- [Selected excerpt]:
*-*-*

# Roller? In shelter in mass needs a home



## altgirl35 (Sep 5, 2008)

Saw this poor guy on petfinder
Hopefully someone will adopt him 
http://www.petfinder.com/petdetail/24543915


----------



## minimonkey (Apr 7, 2005)

What a cutie. I hope someone takes him in.


----------



## ThothsWings13 (Jan 24, 2013)

I tried a while ago but never heard back


----------



## altgirl35 (Sep 5, 2008)

You did! Still on pet finder I would try again 
Call them directly


----------



## ThothsWings13 (Jan 24, 2013)

Very true.  but then I'll also need to find him a girlfriend! I'll nonetheless try again, just to see what's up.


----------



## Jay3 (May 4, 2008)

How do you know it's a male?
Then too you don't know how people friendly he is. Not sure how friendly the birds you want have to be. Many will tame up somewhat even if they are not very used to people. But some don't.


----------



## ThothsWings13 (Jan 24, 2013)

I'm assuming.  They said "he" in the video clip of him on a different website. I agree also; it's a bit of a "you gotta see how they'll open up or not", but even if he winds up not-taming, he'll still be company. One of the pullets I raised absolutely hated me, would not go near me, stink-eyed me every time I was around and was my fiance's baby, but we understood each other and she gradually decided to be nice on her own time every now and then by letting me pet her for a little before she'd hop back into the enclosure.  you just never know.


----------



## altgirl35 (Sep 5, 2008)

I have no idea if he's a boy or girl


----------



## Jay3 (May 4, 2008)

ThothsWings13 just posted in another thread that Toast just got adopted, today I believe.


----------



## altgirl35 (Sep 5, 2008)

Yay!!! Woo hoo


----------



## ThothsWings13 (Jan 24, 2013)

^ ^ So Happeh


----------

*-*-*

- [Entries provided]:
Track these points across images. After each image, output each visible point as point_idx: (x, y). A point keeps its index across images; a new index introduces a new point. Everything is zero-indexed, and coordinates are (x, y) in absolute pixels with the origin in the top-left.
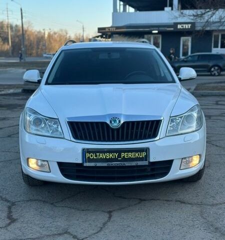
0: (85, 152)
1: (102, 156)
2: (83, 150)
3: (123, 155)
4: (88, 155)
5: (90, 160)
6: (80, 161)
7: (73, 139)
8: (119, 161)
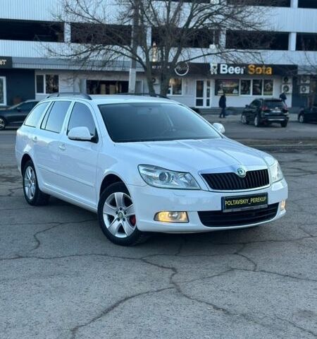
0: (223, 199)
1: (237, 202)
2: (222, 198)
3: (252, 200)
4: (226, 202)
5: (228, 207)
6: (219, 209)
7: (211, 190)
8: (249, 205)
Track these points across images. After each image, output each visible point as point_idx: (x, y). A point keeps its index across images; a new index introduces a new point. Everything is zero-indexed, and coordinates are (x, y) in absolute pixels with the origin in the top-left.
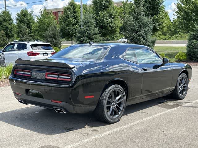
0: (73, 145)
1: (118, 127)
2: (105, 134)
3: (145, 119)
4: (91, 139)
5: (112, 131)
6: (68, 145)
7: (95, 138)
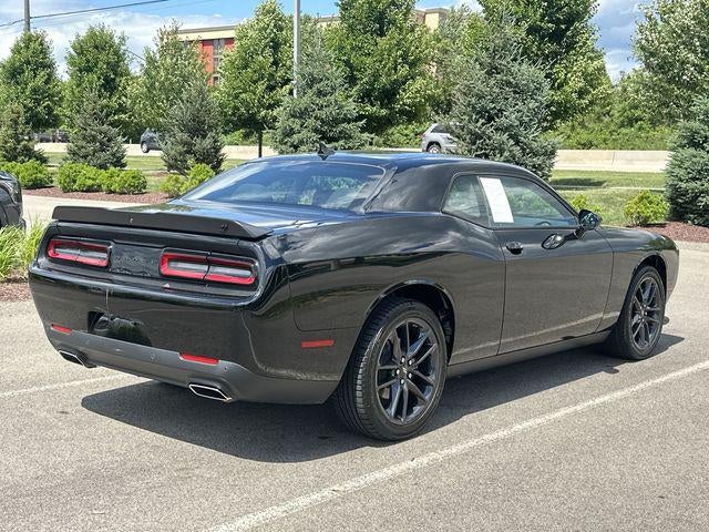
0: (264, 514)
1: (423, 453)
2: (378, 475)
3: (517, 427)
4: (326, 492)
5: (404, 466)
6: (247, 513)
7: (342, 488)
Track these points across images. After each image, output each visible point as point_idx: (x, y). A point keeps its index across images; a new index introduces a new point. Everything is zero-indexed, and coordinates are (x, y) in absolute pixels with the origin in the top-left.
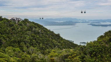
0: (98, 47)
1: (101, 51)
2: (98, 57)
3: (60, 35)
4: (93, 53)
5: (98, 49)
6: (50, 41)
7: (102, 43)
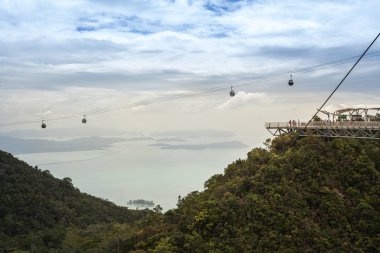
0: (217, 208)
1: (227, 219)
2: (222, 235)
3: (72, 182)
4: (208, 225)
5: (219, 213)
6: (41, 204)
7: (227, 197)
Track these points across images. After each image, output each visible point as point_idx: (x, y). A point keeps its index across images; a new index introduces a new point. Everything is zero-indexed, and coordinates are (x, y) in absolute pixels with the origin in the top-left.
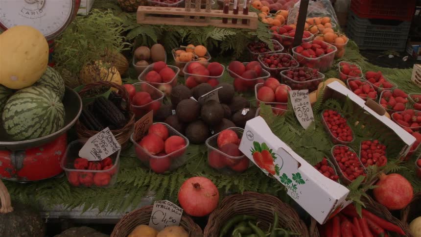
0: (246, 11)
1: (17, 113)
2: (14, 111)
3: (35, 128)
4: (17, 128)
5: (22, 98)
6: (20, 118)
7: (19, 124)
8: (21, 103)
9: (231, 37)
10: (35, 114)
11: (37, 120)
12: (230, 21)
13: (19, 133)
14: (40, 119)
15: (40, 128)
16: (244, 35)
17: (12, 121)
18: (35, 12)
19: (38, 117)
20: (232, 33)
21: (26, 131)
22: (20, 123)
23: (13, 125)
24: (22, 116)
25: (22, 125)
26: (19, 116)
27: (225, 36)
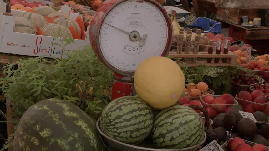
0: (226, 51)
1: (181, 124)
2: (179, 123)
3: (196, 136)
4: (182, 137)
5: (181, 113)
6: (185, 128)
7: (185, 134)
8: (183, 116)
9: (221, 74)
10: (196, 124)
11: (197, 129)
12: (213, 61)
13: (182, 142)
14: (199, 128)
15: (199, 135)
16: (231, 71)
17: (177, 132)
18: (136, 48)
19: (197, 126)
20: (222, 71)
21: (189, 139)
22: (185, 132)
23: (178, 135)
24: (186, 126)
25: (187, 134)
26: (184, 127)
27: (217, 73)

*-*-*

- [Work item]:
Can you set down the part of the shelter-roller thread above, from "Saw this poor" to "takes him in."?

- [Task response]:
Saw this poor guy on petfinder
Hopefully someone will adopt him 
http://www.petfinder.com/petdetail/24543915


----------



## minimonkey (Apr 7, 2005)

What a cutie. I hope someone takes him in.